So 1 month on from the birth and how is everything going? Very well, thank you for asking! Albert is doing brilliantly, he is really changing and starting to develop a personality now (I would class him as Chaotic Good on the Alignment Scale). Being a dad is still amazing, and every day brings new emotions, new insights, more laughs, more smells and new funny faces.
But on the whole, Albert being 1 month old and all, he still doesn’t get up to much. He hasn’t yet developed full usage of his limbs, so he isn’t going on Facebook and Twitter all day yet. In one of my last posts HERE I made a comment on how babies only basically do 4 things. Poo, Cry, Sleep, and Look Cute. Which is true, but I did miss one out. Eat. And by eat, I mean drink a shed load of milk.
So as these 5 things make up a baby's whole day, I thought I would break them down and take a closer look at each. But first, here’s a chart:
Ah the eating, can’t believe I missed it out. Albert does loads of this! And this is important as I feel it affects the rest of what he does.

» **Tasks to perform**:
[1] Return the stretch from "So as these" through "what he does." in the post about Albert's first month, copied word for word.
[2] Take the post about Albert's first month further, picking up right after its last sentence.

» **Data section**:
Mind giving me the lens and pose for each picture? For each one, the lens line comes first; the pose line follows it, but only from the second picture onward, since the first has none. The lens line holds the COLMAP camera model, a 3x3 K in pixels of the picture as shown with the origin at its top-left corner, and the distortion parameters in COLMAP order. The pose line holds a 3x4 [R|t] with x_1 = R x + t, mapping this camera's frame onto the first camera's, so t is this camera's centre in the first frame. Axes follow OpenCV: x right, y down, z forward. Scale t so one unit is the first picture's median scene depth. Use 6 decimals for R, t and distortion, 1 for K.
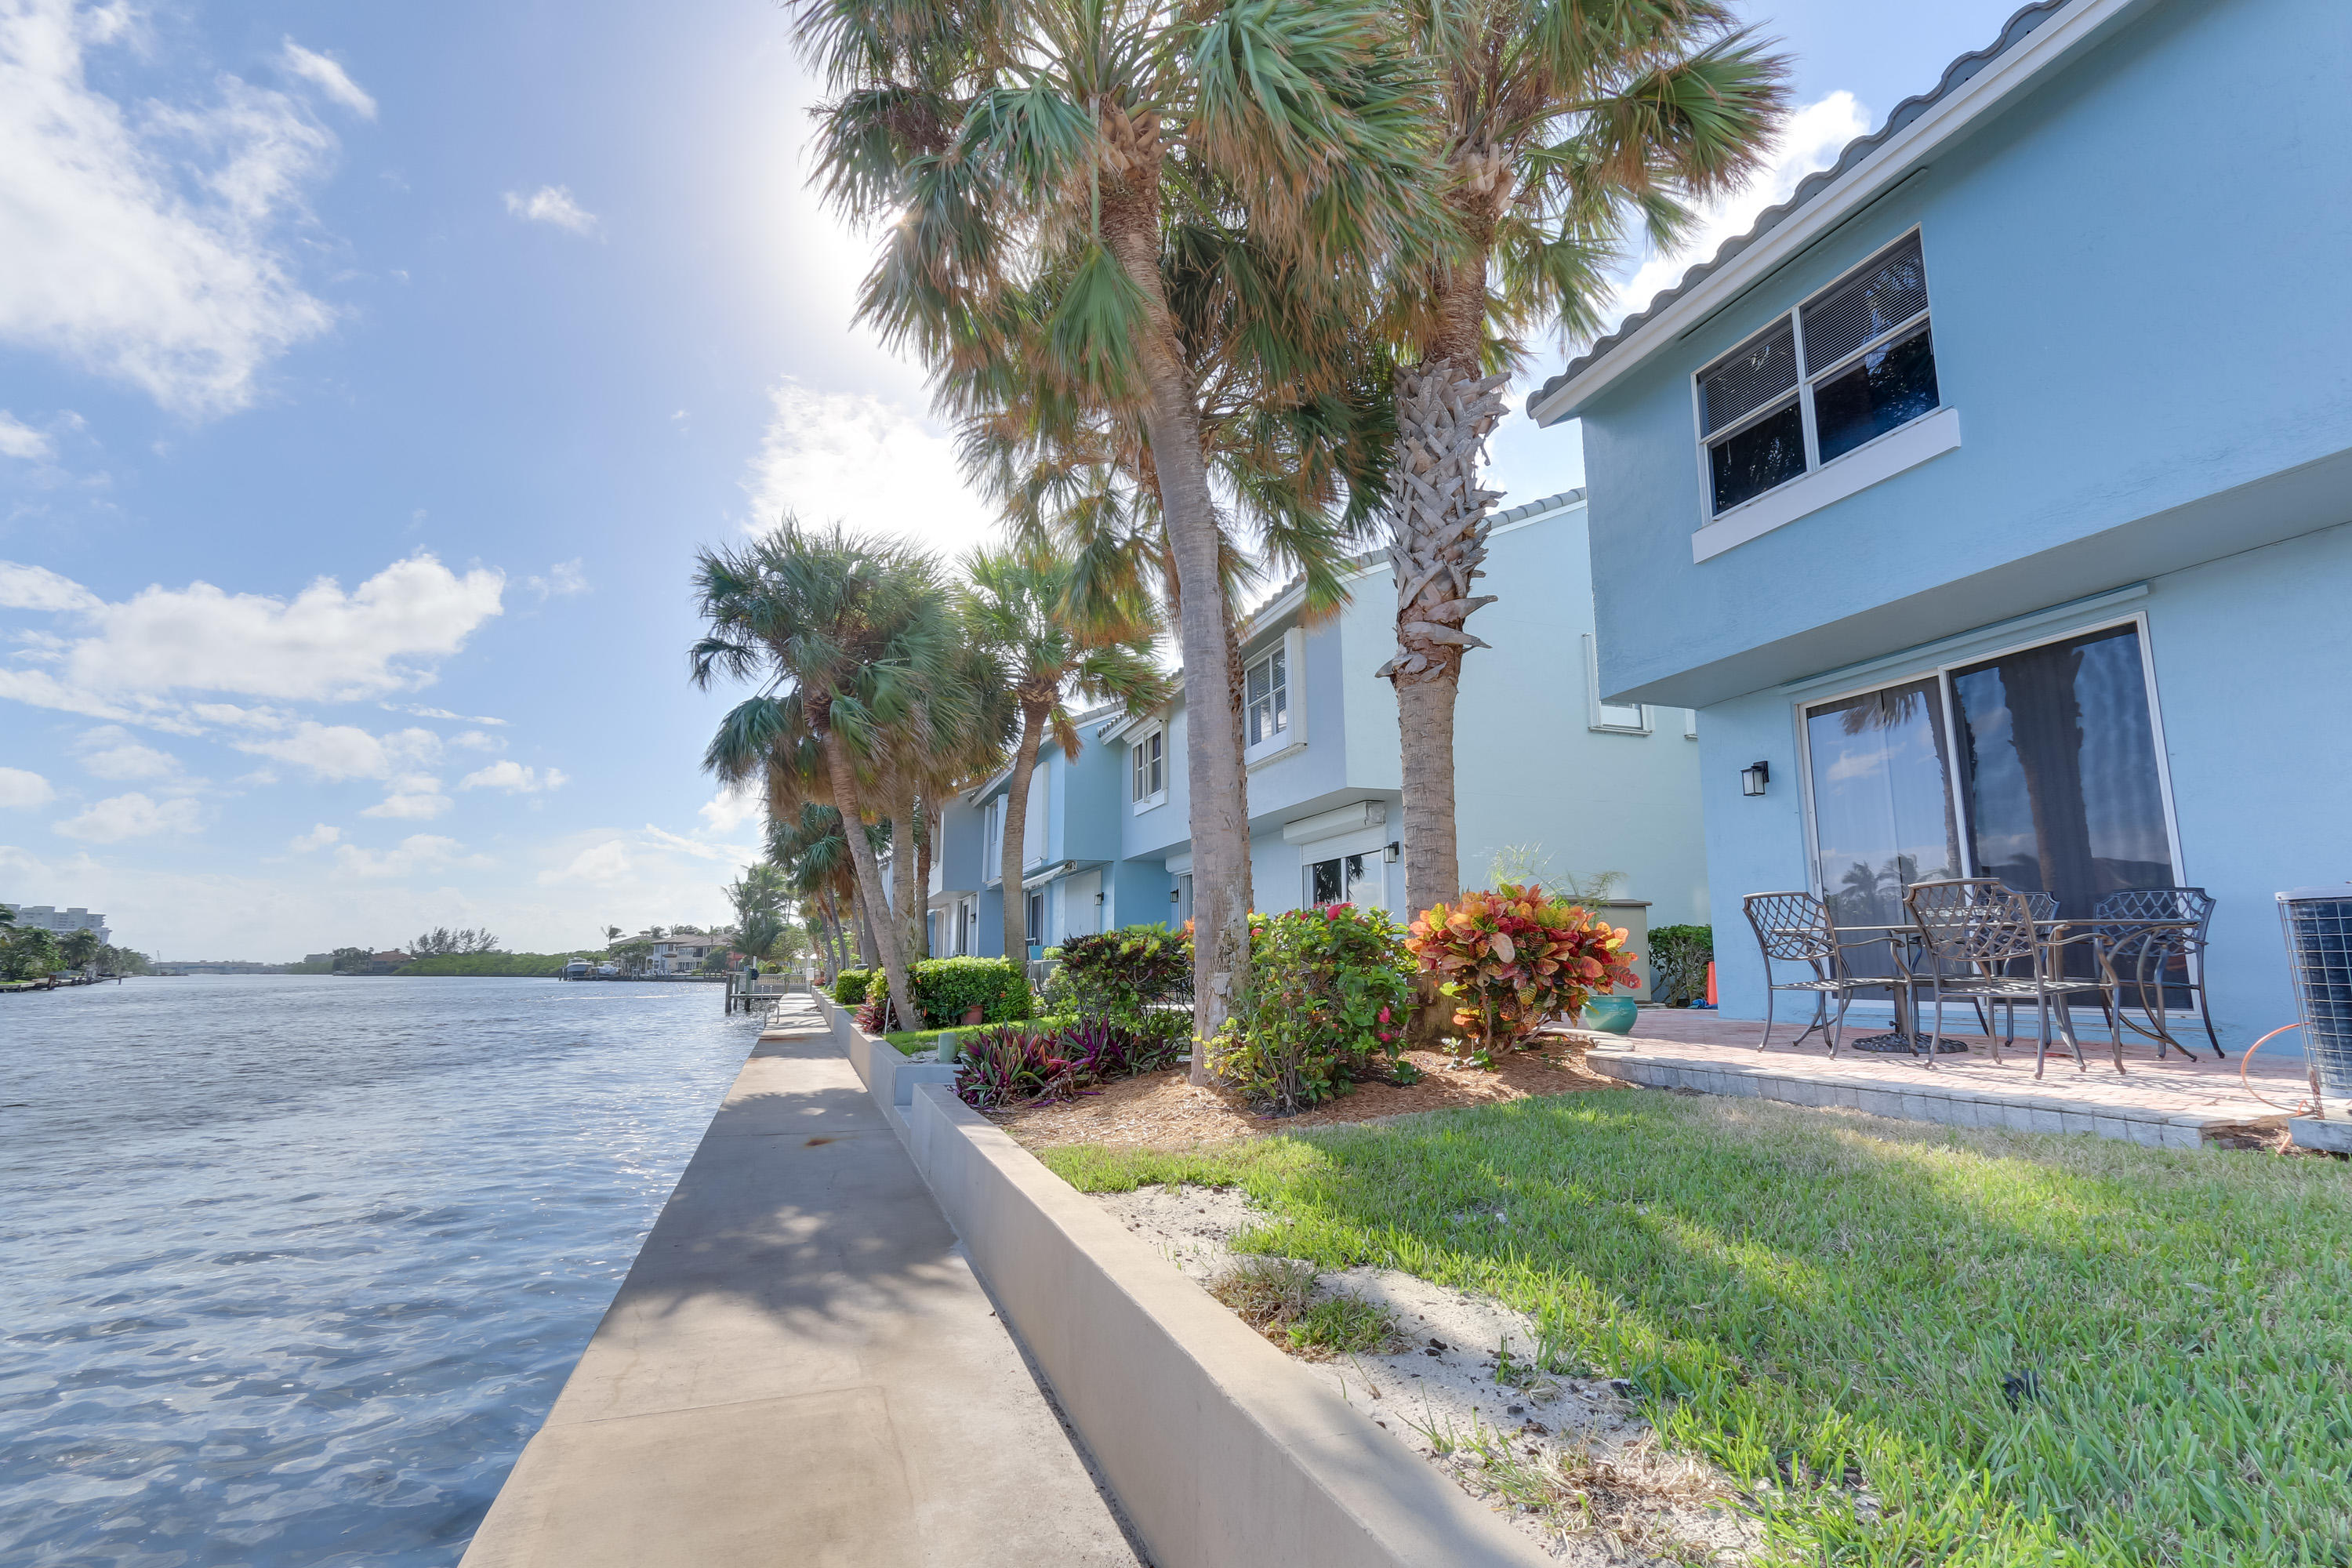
lens RADIAL K [[1061.6, 0, 1184.6], [0, 1061.6, 806.0], [0, 0, 1]] dist [0.000989, 0.001135]
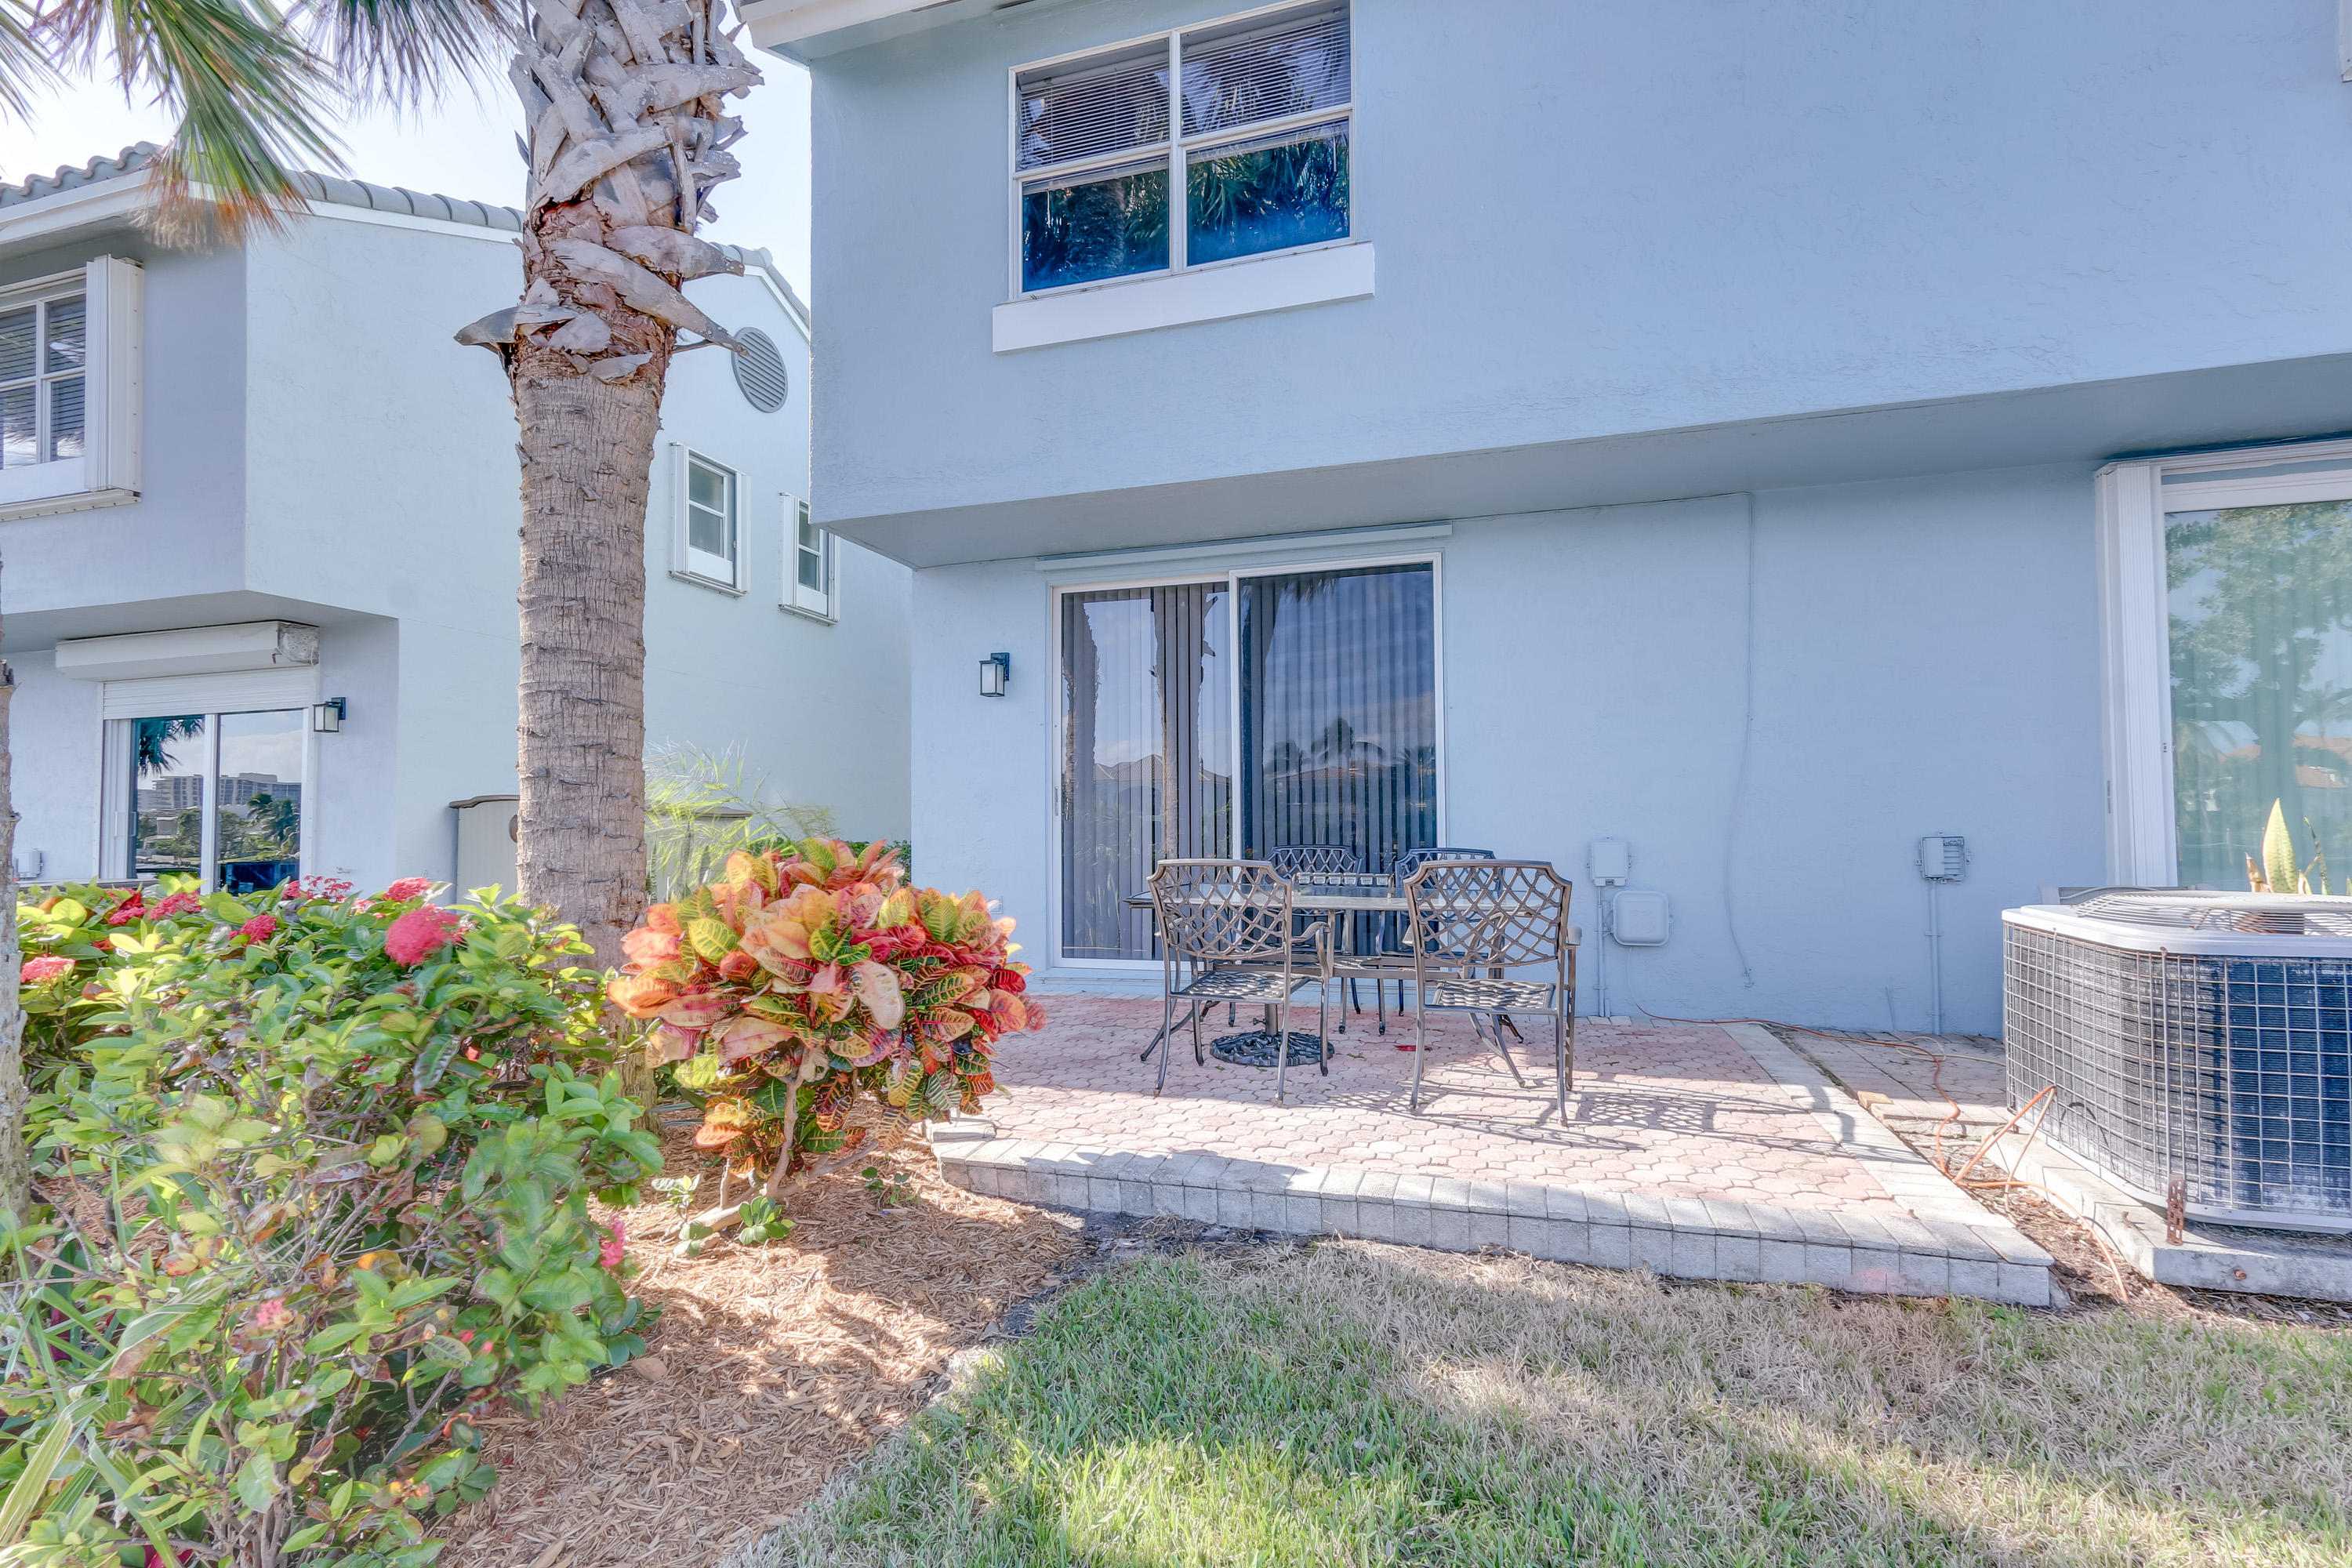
lens RADIAL K [[1061.6, 0, 1184.6], [0, 1061.6, 806.0], [0, 0, 1]] dist [0.000989, 0.001135]
pose [[0.599562, 0.024578, 0.799951, 0.007691], [-0.115495, 0.991723, 0.056093, 0.006411], [-0.791951, -0.126021, 0.597438, 0.281083]]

» **Answers**:
[1]
So as these 5 things make up a baby's whole day, I thought I would break them down and take a closer look at each. But first, here’s a chart:
Ah the eating, can’t believe I missed it out. Albert does loads of this! And this is important as I feel it affects the rest of what he does.

[2]
Poo – happens because he eats
Cry – happens when he doesn’t eat
Sleep – happens if he eats, or doesn’t happen if he doesn’t eat
Look cute – he looks very cute when he eats
Now by eating I mean drinking, and by drinking I mean Milk and not alcohol. He doesn’t go out drinking just at the weekend, he drinks 6 times a day EVERY day. He normally goes 3 hours between feeds, but then he has a long period between them once a day. Ideally we try and get him to do this long period at night so we can have a decent sleep, but you can’t reason with a baby, and sometimes he wants to sleep for 7 hours in the day and wake up every 3 hours all through the night for drinks, just like a student in their first year of Uni.
We are using a milk formula which you make up for him when he wants a bottle. It is just a huge tub of powder that you add into boiling water, and it makes milk, via magic. It really reminds me of the smell of condensed milk, and of Lotus biscuits. I haven’t added it to someone’s cup of tea yet, but I will one day, and I won’t tell the visitor whose tea it is that I’ve done it. Purely as a scientific study you understand. If you’re planning a visit and you’re reading this, have a black coffee.
You make the milk up in these little bottles, and once they have sufficiently cooled you can feed them to the baby. You can check if they are cooled enough by dabbing the milk onto your arm to see if it’s cool enough. That’s great in theory, but I have a few burn marks up my arm now, so a thermometer might be better. Better my arm is burnt than Albert’s mouth though!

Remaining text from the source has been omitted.